Voices: counting prime numbers. Fractals repeated over and over. Rapid recitations of old books. Things beyond my comprehension, all far over my head, and all of it, ALL of it, just tricks to maintain sanity.
She was calling my name; I snapped out of it. "Mateo. Are you connected to them right now?"
"No, just remembering. I can't hook into them right now without Amalthea's machine. This is a treat only for the Choir. But I know about it. I know."
"I see that." She smiled a little. One smile, just for me. I remembered Lux being angry with me once and feeling powerless against her. This was like that… but the opposite. "What do you want to know?"
"How can I get them out? Without hurting them? And failing that, can I…ah…stop it?" I swallowed. "Stopping it will stop everything. It will kill them. But…" I looked her in the eye. "But they won't be hurting."
She said nothing for a while, thinking about it. "That's very hard. But I think I support it. If it's what you describe, I support you pulling the plug. But getting them out is theoretically possible, from what little I know about the setup."

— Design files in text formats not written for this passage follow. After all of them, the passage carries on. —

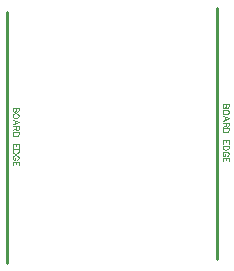
<source format=gbr>
G04 DipTrace 3.1.0.1*
G04 TopAssy.gbr*
%MOIN*%
G04 #@! TF.FileFunction,Drawing,Top*
G04 #@! TF.Part,Single*
%ADD10C,0.009843*%
%ADD41C,0.003088*%
%FSLAX26Y26*%
G04*
G70*
G90*
G75*
G01*
G04 TopAssy*
%LPD*%
X553839Y1300398D2*
D10*
Y462602D1*
X1253829Y1312898D2*
Y475102D1*
X592138Y980910D2*
D41*
X572042D1*
Y972288D1*
X573014Y969414D1*
X573965Y968464D1*
X575866Y967513D1*
X578740D1*
X580664Y968464D1*
X581614Y969414D1*
X582565Y972288D1*
X583538Y969414D1*
X584488Y968464D1*
X586390Y967513D1*
X588313D1*
X590214Y968464D1*
X591187Y969414D1*
X592138Y972288D1*
Y980910D1*
X582565D2*
Y972288D1*
X592138Y955589D2*
X591187Y957513D1*
X589264Y959414D1*
X587362Y960387D1*
X584488Y961337D1*
X579691D1*
X576839Y960387D1*
X574916Y959414D1*
X573014Y957513D1*
X572042Y955589D1*
Y951765D1*
X573014Y949863D1*
X574916Y947940D1*
X576839Y946989D1*
X579691Y946039D1*
X584488D1*
X587362Y946989D1*
X589264Y947940D1*
X591187Y949863D1*
X592138Y951765D1*
Y955589D1*
X572042Y924542D2*
X592138Y932214D1*
X572042Y939863D1*
X578740Y936989D2*
Y927416D1*
X582565Y918367D2*
Y909767D1*
X583538Y906893D1*
X584488Y905920D1*
X586390Y904969D1*
X588313D1*
X590214Y905920D1*
X591187Y906893D1*
X592138Y909767D1*
Y918367D1*
X572042D1*
X582565Y911668D2*
X572042Y904969D1*
X592138Y898794D2*
X572042D1*
Y892095D1*
X573015Y889221D1*
X574916Y887298D1*
X576839Y886347D1*
X579691Y885396D1*
X584488D1*
X587362Y886347D1*
X589264Y887298D1*
X591187Y889221D1*
X592138Y892095D1*
Y898794D1*
Y847356D2*
Y859780D1*
X572042D1*
Y847356D1*
X582565Y859780D2*
Y852131D1*
X592138Y841180D2*
X572042D1*
Y834481D1*
X573015Y831607D1*
X574916Y829684D1*
X576839Y828733D1*
X579691Y827783D1*
X584488D1*
X587362Y828733D1*
X589264Y829684D1*
X591187Y831607D1*
X592138Y834481D1*
Y841180D1*
X587362Y807259D2*
X589264Y808210D1*
X591187Y810133D1*
X592138Y812034D1*
Y815859D1*
X591187Y817782D1*
X589264Y819683D1*
X587362Y820656D1*
X584488Y821607D1*
X579691D1*
X576839Y820656D1*
X574916Y819683D1*
X573015Y817782D1*
X572042Y815859D1*
Y812034D1*
X573015Y810133D1*
X574916Y808210D1*
X576839Y807259D1*
X579691D1*
Y812034D1*
X592138Y788659D2*
Y801083D1*
X572042D1*
Y788659D1*
X582565Y801083D2*
Y793434D1*
X1292127Y993410D2*
X1272031D1*
Y984788D1*
X1273004Y981914D1*
X1273955Y980964D1*
X1275856Y980013D1*
X1278730D1*
X1280653Y980964D1*
X1281604Y981914D1*
X1282555Y984788D1*
X1283527Y981914D1*
X1284478Y980964D1*
X1286379Y980013D1*
X1288303D1*
X1290204Y980964D1*
X1291177Y981914D1*
X1292127Y984788D1*
Y993410D1*
X1282555D2*
Y984788D1*
X1292127Y968089D2*
X1291177Y970013D1*
X1289253Y971914D1*
X1287352Y972887D1*
X1284478Y973837D1*
X1279681D1*
X1276829Y972887D1*
X1274905Y971914D1*
X1273004Y970013D1*
X1272031Y968089D1*
Y964265D1*
X1273004Y962363D1*
X1274905Y960440D1*
X1276829Y959489D1*
X1279681Y958539D1*
X1284478D1*
X1287352Y959489D1*
X1289253Y960440D1*
X1291177Y962363D1*
X1292127Y964265D1*
Y968089D1*
X1272031Y937042D2*
X1292127Y944714D1*
X1272031Y952363D1*
X1278730Y949489D2*
Y939916D1*
X1282555Y930867D2*
Y922267D1*
X1283527Y919393D1*
X1284478Y918420D1*
X1286379Y917469D1*
X1288303D1*
X1290204Y918420D1*
X1291177Y919393D1*
X1292127Y922267D1*
Y930867D1*
X1272031D1*
X1282555Y924168D2*
X1272031Y917469D1*
X1292127Y911294D2*
X1272031D1*
Y904595D1*
X1273004Y901721D1*
X1274905Y899798D1*
X1276829Y898847D1*
X1279681Y897896D1*
X1284478D1*
X1287352Y898847D1*
X1289253Y899798D1*
X1291177Y901721D1*
X1292127Y904595D1*
Y911294D1*
Y859856D2*
Y872280D1*
X1272031D1*
Y859856D1*
X1282555Y872280D2*
Y864631D1*
X1292127Y853680D2*
X1272031D1*
Y846981D1*
X1273004Y844107D1*
X1274905Y842184D1*
X1276829Y841233D1*
X1279681Y840283D1*
X1284478D1*
X1287352Y841233D1*
X1289253Y842184D1*
X1291177Y844107D1*
X1292127Y846981D1*
Y853680D1*
X1287352Y819759D2*
X1289253Y820710D1*
X1291177Y822633D1*
X1292127Y824534D1*
Y828359D1*
X1291177Y830282D1*
X1289253Y832183D1*
X1287352Y833156D1*
X1284478Y834107D1*
X1279681D1*
X1276829Y833156D1*
X1274905Y832183D1*
X1273004Y830282D1*
X1272031Y828359D1*
Y824534D1*
X1273004Y822633D1*
X1274905Y820710D1*
X1276829Y819759D1*
X1279681D1*
Y824534D1*
X1292127Y801159D2*
Y813583D1*
X1272031D1*
Y801159D1*
X1282555Y813583D2*
Y805934D1*
M02*

</source>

"Walk me through it please, Poop Machine."
Amalthea built the necessary additions. I had no idea what I was looking at; it wasn't even cool. Just wires and boxes. No blinking lights or monitors; her senses weren't mine. I had that electrode I stuck on my head. But now I had a chip with a storage medium.
"Okay, ready; hit me again."
She did.
The misery of it sang into my head. I've never had a migraine, but this is what I imagined it to be. Unending and inescapable. Bone-deep pain, miserable sadness. It was really quite unpleasant, in case that wasn't clear earlier. Hot tears on my face.
But I was here to do something about it this time. "Marco," I called.
"Polo."
"Come with me."
"Okay," I said to Amalthea. "The eagle has landed. Got him?"
"Yeah…wait…yes. Okay. We took a soul that was being abused and held prisoner by the US government and now it's here in this AI. Green across the board." There was no board that I could see, and certainly nothing was green.
"Lux said it might be in shock."
"That's reasonable. What we should do is ready up for–"
"Thank you," said the speaker. A familiar male voice. "Thank you."
I wiped the tears from my face. "No problem. I'm trying not to beat myself up for taking so long. And I want to get the rest out too, but we didn't know if this would even work."
"I thought I'd died. And that was the afterlife. And now I'm out; you told me the truth. It was all man-made. Figures it'd be something like this. I hate people, let me tell you."
"Oh, so do we." I made introductions. As if any were necessary.